I have no desire to take medications, even though they say the medications will silence the food noise.  I don’t want to be on a medication for the rest of my life and I know that when I stop taking the meds the food noise comes back (just look at what people say when then end up stopping the meds…. they regain).  I am still 100% committed to the holistic approach of learning to manage these food noise and my desires.   I ‘just’ need to learn how to silence that food noise voice.  Just for a laugh, I do refer to these voices as my mini me….and my mini me screams at me not just about food.  My mini me tells me that exercise is bad.  My mini me tells me that I am not worth it.  When I was running regularly, my mini me would tell me that I wasn’t a runner and I looked like an idiot. This little mini me is so insistent that once when I was running the mini me was telling me that I was a fool for thinking that I was a runner, that I looked ridiculous and so many other things that I was started crying, but didn’t stop running weirdly enough.  Finally, I had enough and I just yelled out loud “SHUT UP”.  (I am trying to find a post, because surely, I wrote about that!)

But yeah…food noise. 

Wow….I honestly cried like a baby as I wrote this.  This started as a simple epiphany, but turned into a soul releasing cry as I recounted these experiences and relived those emotions of stress.
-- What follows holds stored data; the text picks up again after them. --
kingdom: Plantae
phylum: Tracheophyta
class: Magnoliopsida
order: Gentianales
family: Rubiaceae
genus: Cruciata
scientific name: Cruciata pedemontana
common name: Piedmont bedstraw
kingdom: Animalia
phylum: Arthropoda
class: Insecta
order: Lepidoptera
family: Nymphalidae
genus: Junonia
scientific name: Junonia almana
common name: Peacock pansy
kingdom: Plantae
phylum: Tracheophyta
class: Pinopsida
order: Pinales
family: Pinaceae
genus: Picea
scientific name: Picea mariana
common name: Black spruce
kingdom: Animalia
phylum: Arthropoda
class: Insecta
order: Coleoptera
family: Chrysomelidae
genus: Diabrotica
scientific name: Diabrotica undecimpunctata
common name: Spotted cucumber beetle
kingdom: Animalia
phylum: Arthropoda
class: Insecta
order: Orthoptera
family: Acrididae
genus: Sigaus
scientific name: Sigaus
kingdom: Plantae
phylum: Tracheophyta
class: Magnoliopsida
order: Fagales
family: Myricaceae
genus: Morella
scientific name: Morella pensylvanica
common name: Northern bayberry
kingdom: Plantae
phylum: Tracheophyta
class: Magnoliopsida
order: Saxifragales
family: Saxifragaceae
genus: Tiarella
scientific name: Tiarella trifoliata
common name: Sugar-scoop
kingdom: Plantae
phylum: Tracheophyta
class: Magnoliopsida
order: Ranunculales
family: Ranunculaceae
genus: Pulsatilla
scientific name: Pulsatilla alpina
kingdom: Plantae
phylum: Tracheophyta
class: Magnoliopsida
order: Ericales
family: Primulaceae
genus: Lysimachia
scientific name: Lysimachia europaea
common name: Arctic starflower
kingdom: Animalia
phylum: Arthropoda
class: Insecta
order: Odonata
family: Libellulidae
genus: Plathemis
As a side note: I look back and pity my poor mom because I annihilated the pantry on a daily basis, which had to have affected her meal plans.  I may have and probably did ask first for some of those larger ticket items like taco shells, I assume.   She never said a word though.  I know that she had suffered with excess weight all her life and I know that she had said that her mom had made comments which hurt her self-confidence and she never wanted me to feel fat or inferior.   Her silence raised a gal that didn’t care about her weight …. but it also didn’t stop a growing problem.   (It wasn’t until I accidentally started to lose weight when I got roped into a weight loss challenge  that I began to see and care that I was overweight, until then, I just liked me for me).

So that is the deep thoughts for this week.

I like my official weigh in days to be Friday, so my first ‘week’ on weight watchers was actually only 5 days (from Sunday to Friday morning).   I am happy to say that I lost 3.7 pounds. 

Not to keep that up!!!!!   Lets see what we can do on week two.  I know that I will have a bit of a cheat meal once, but otherwise, I’m ready to knock week two out of the park.